(EXERCISE 1) Translate this sentence from the passage below into French: "I decided to leave because I was scared."
(EXERCISE 2) Write out everything in the passage below from "I decided to" down to "into my car.", keeping every word and punctuation mark unchanged.

(PASSAGE)
#####
As I spoke to this Capitol Police captain, what she was saying to me made no sense, and I said to her: “There are going to be thousands of, maybe 50,000 people in Washington that are going to march on the Capitol and be on the steps of the Supreme Court.” I had predicted that they’d march to the Capitol.
She said, “We have to give people their First Amendment rights, but if they decide to march on the Capitol, we will have enough reinforcements to stop them.” I said, “What are you calling enough because you don’t have enough. Will you have the local officers from Virginia, from Maryland?” She said, “We are able to call them at the drop of the hat, but I don’t think we’ll need them.” I said, “Do you have barricades?” And she said yes. And I said, “How tall are they?” And she said, “Three feet tall.” I said, “Let me say this to you: go back and tell your boss that Congresswoman Wilson said for him to get the National Guard there. Get all the surrounding jurisdiction police forces to stand around the little barricade you have.” She said, “Okay Congresswoman, I’ll go tell them.” I said, “I’m not just saying this out of the clear blue. I’m saying this because I’ve experienced Mr. Trump’s loyalists, and they are not normal. They are crazy. And you’re thinking about people defending their First Amendment rights by having a protest. These are violent people who have threatened to murder me, one of which is still on house arrest.”
I was on the phone with her for an hour. When I hung up, I told my staff: “They’re not going to listen to her. No one is going to listen to her.”’
I think that the average citizen has no clue what happened on January 6. I was terrified that day, because I knew something bad was going to happen. I had even called the Capitol Police before I came to D.C. and told her they needed more precautions, taller barriers and reinforcements. I was scared to come to the Capitol, because I’ve had Trump supporters call my home saying they were going to kill me and others have sent me a noose. My driver brought me to the Capitol around 10:30 a.m., just in time for me to vote before the certification, and I went back to the car around 11 a.m. The crowd had more than doubled in that time.
I decided to leave because I was scared. I was scared because I had been through so much with Mr. Trump and his followers. When I got there that morning, there were people there then. I said these officers are not going to be able to stop them. When I was talking to the Capitol Police, I was envisioning a rally at the Supreme Court. I was told they were just going to rally at the Supreme Court. I didn’t know anything about what was actually going to happen. When I went outside, it was like maybe 500 to 1,000 people who had converged in the parking lot in the front of the Capitol where I was going to get into my car.
When I came out of the door, these oddly dressed people were there with their MAGA hats. I never wear a member’s pin anyways. I feel like I wasn’t in the right place as I tried to make my way to this car. I was by myself, and there was one police officer way, way far from me. So they were looking at me from my head to my toe. I know that they realized that if you are a Black member of Congress, you are not Mr. Trump’s friend. You are not on his side. I knew immediately that they were seeing me as an enemy. They didn’t talk to me, but they were menacing. They came close — both men and women — like at any minute they were going to slam me to the ground. My driver approached, and I ran and jumped in that car.
#####
(SOURCE MATERIAL)
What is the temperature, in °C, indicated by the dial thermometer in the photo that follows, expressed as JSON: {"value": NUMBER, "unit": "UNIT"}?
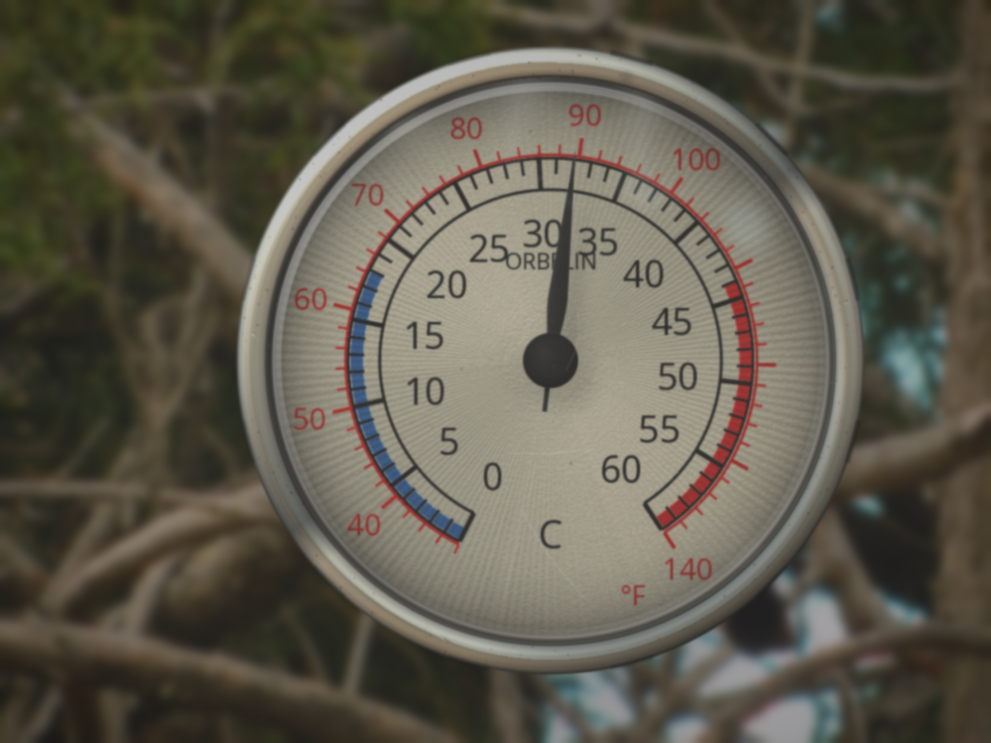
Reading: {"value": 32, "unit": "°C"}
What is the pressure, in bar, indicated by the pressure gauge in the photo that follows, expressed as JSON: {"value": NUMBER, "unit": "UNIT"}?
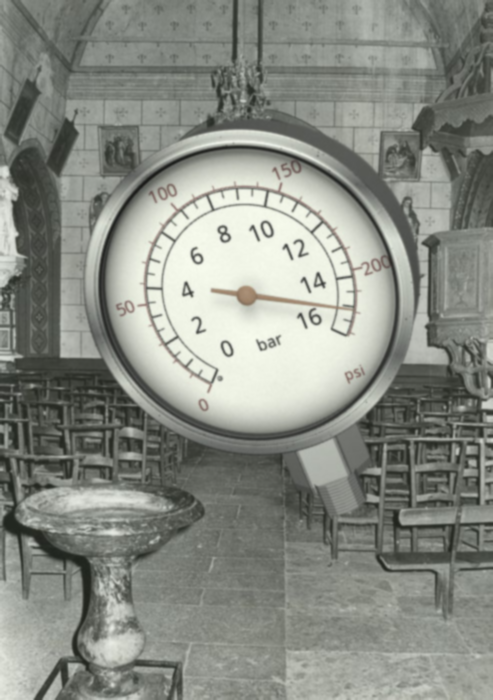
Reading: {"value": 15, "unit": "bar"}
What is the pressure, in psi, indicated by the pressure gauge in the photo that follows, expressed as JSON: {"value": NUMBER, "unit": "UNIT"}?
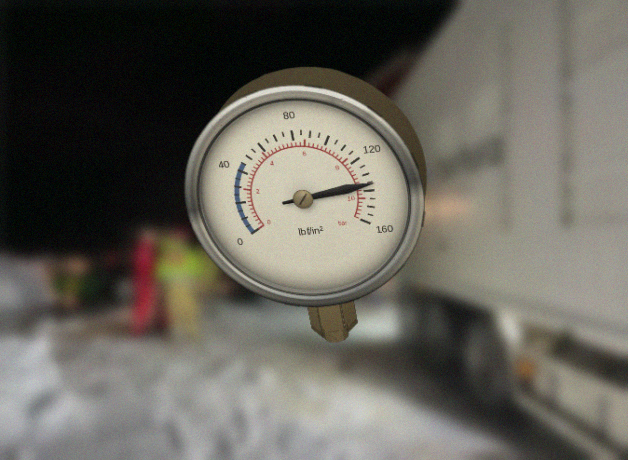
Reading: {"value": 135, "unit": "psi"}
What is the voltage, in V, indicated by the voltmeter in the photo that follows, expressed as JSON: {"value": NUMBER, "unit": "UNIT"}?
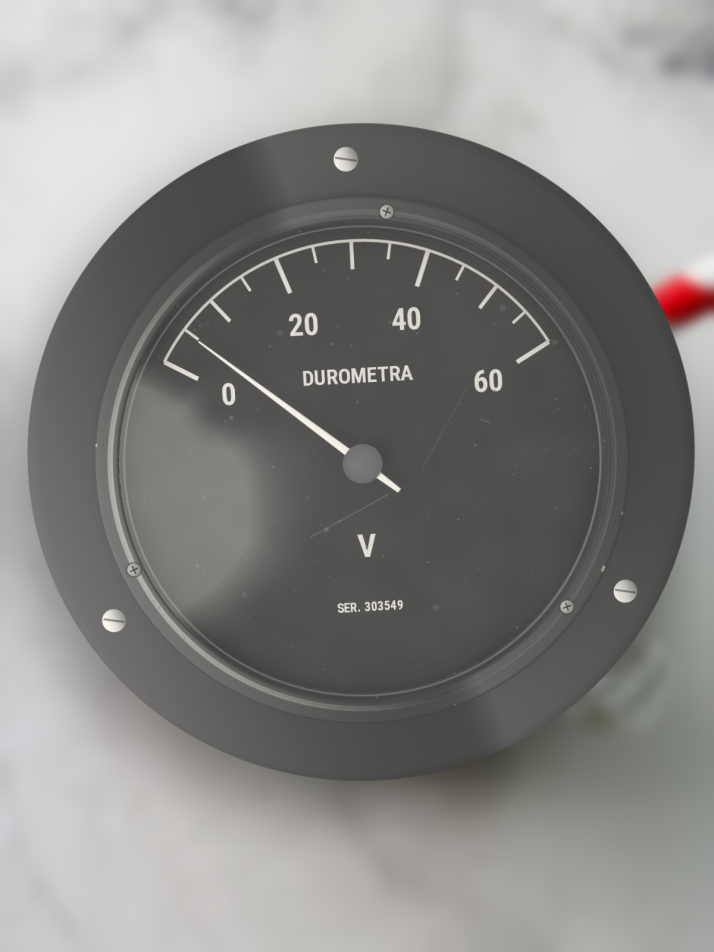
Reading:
#####
(RESULT 1) J'ai décidé de partir parce que j'avais peur.

(RESULT 2)
I decided to leave because I was scared. I was scared because I had been through so much with Mr. Trump and his followers. When I got there that morning, there were people there then. I said these officers are not going to be able to stop them. When I was talking to the Capitol Police, I was envisioning a rally at the Supreme Court. I was told they were just going to rally at the Supreme Court. I didn’t know anything about what was actually going to happen. When I went outside, it was like maybe 500 to 1,000 people who had converged in the parking lot in the front of the Capitol where I was going to get into my car.